* _Records supplied_
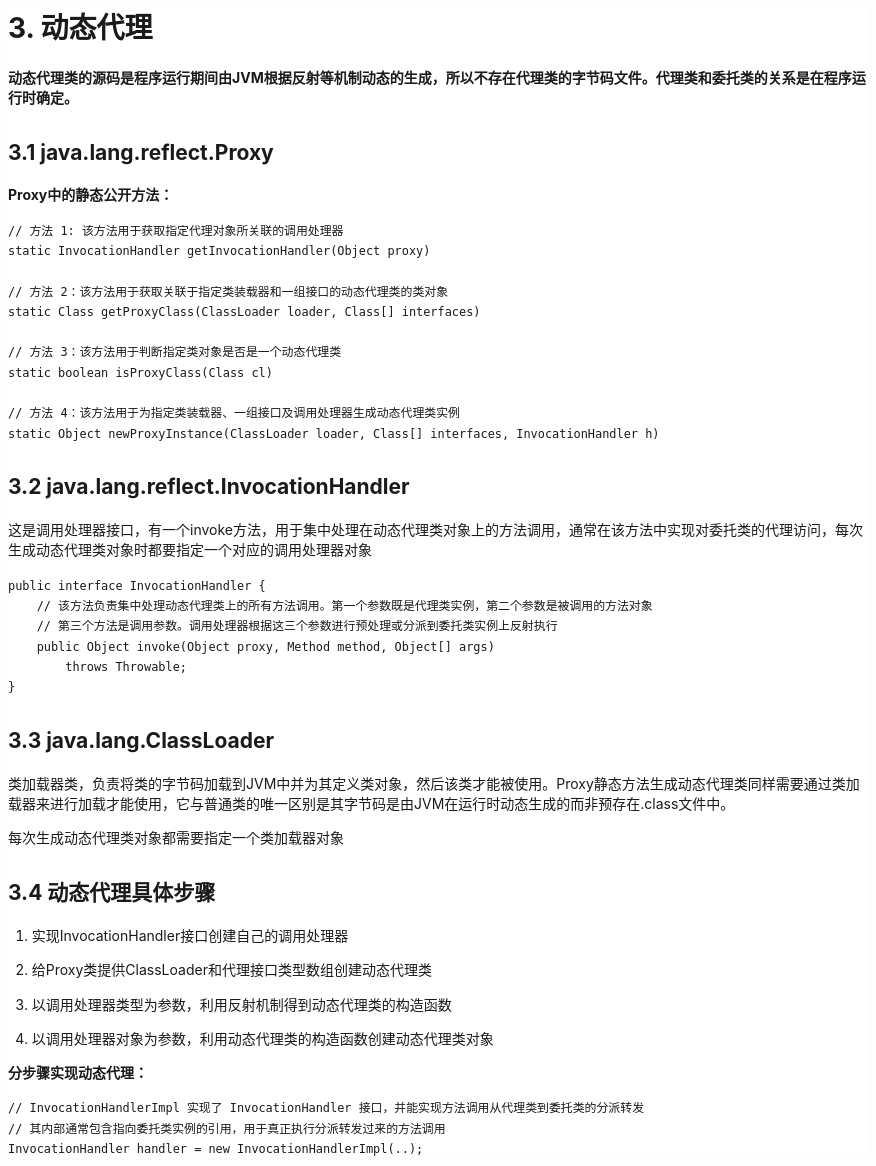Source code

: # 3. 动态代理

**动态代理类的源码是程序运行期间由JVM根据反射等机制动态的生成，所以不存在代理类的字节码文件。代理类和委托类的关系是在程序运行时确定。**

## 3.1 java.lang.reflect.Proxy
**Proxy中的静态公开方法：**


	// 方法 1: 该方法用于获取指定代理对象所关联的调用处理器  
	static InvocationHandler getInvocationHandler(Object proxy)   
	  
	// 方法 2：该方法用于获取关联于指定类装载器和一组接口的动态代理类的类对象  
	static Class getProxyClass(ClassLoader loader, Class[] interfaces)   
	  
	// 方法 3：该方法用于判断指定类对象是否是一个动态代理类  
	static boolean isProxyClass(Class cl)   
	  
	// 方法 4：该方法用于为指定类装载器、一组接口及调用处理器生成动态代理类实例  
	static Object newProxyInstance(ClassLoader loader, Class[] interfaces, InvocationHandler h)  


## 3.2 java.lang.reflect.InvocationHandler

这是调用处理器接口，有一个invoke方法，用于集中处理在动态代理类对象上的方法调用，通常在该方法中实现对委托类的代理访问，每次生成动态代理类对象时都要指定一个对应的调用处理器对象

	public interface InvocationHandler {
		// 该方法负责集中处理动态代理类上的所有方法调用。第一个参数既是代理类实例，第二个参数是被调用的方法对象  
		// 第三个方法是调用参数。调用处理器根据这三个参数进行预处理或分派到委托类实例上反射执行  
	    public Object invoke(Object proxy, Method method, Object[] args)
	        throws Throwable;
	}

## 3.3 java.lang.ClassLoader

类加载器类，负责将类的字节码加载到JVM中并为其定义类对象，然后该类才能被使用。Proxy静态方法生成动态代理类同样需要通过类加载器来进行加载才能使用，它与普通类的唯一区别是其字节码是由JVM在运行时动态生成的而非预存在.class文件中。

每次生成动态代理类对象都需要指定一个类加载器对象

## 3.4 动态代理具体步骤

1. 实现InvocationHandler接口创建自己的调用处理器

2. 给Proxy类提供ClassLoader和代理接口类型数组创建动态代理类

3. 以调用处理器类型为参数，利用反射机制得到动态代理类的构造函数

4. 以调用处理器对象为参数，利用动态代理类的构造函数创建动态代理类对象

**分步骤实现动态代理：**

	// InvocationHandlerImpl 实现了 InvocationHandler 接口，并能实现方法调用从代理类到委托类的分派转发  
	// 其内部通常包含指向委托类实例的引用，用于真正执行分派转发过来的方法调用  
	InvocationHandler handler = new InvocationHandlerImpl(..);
---
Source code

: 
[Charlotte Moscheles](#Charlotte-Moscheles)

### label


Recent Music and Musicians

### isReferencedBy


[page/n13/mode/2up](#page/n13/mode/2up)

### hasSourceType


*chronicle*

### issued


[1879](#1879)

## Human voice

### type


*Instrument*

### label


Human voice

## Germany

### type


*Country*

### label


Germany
---
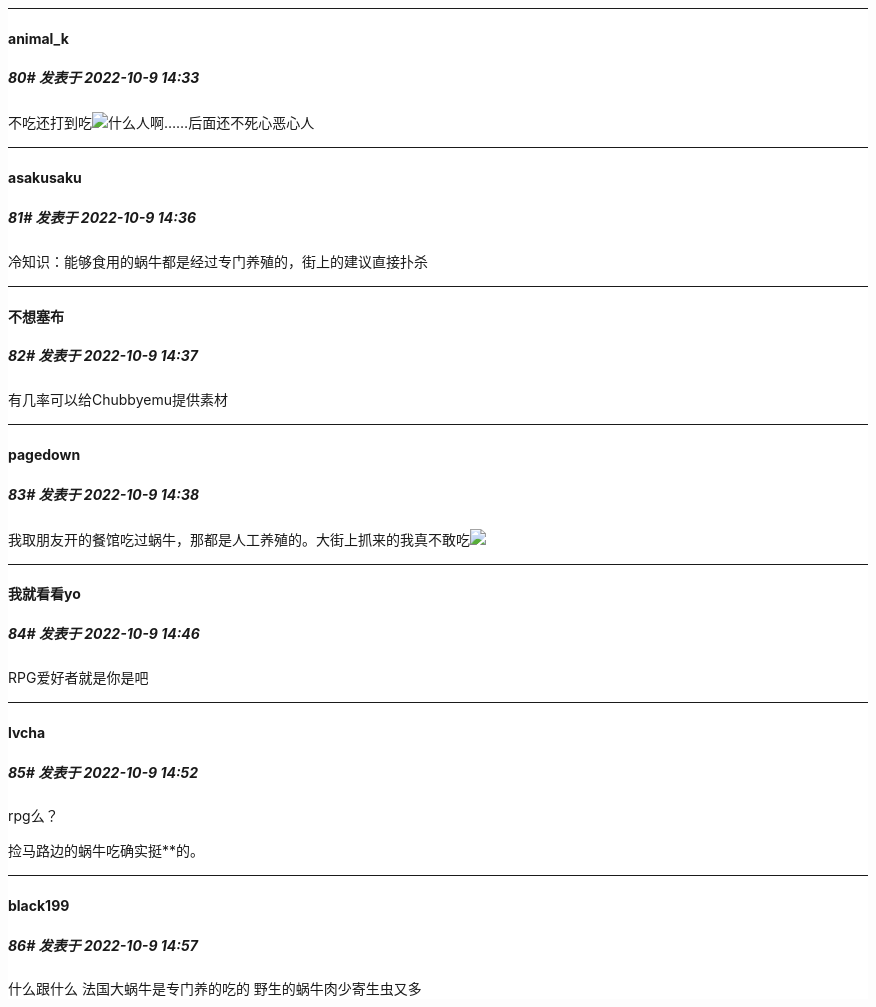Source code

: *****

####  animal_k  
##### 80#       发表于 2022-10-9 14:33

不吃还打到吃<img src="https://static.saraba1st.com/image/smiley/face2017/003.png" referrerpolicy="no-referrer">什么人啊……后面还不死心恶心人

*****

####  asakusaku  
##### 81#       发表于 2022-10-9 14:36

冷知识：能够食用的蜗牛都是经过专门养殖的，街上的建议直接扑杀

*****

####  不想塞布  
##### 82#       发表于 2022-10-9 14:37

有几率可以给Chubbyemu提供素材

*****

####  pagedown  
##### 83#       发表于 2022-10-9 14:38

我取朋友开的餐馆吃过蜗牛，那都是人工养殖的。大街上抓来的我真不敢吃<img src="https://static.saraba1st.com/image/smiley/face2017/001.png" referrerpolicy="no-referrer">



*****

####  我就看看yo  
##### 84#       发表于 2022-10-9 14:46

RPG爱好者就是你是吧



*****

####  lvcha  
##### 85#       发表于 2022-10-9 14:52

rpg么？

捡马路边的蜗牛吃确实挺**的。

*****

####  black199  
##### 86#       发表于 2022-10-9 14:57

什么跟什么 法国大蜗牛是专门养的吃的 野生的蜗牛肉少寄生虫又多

* _What the task requires_
Please copy the lines in the records above between the one holding "2. 给Proxy类提供ClassLoader和代理接口类型数组创建动态代理类" and the one holding "InvocationHandler handler = new", inclusive, exactly and with no other line.

* _Completed task_
2. 给Proxy类提供ClassLoader和代理接口类型数组创建动态代理类

3. 以调用处理器类型为参数，利用反射机制得到动态代理类的构造函数

4. 以调用处理器对象为参数，利用动态代理类的构造函数创建动态代理类对象

**分步骤实现动态代理：**

	// InvocationHandlerImpl 实现了 InvocationHandler 接口，并能实现方法调用从代理类到委托类的分派转发  
	// 其内部通常包含指向委托类实例的引用，用于真正执行分派转发过来的方法调用  
	InvocationHandler handler = new InvocationHandlerImpl(..);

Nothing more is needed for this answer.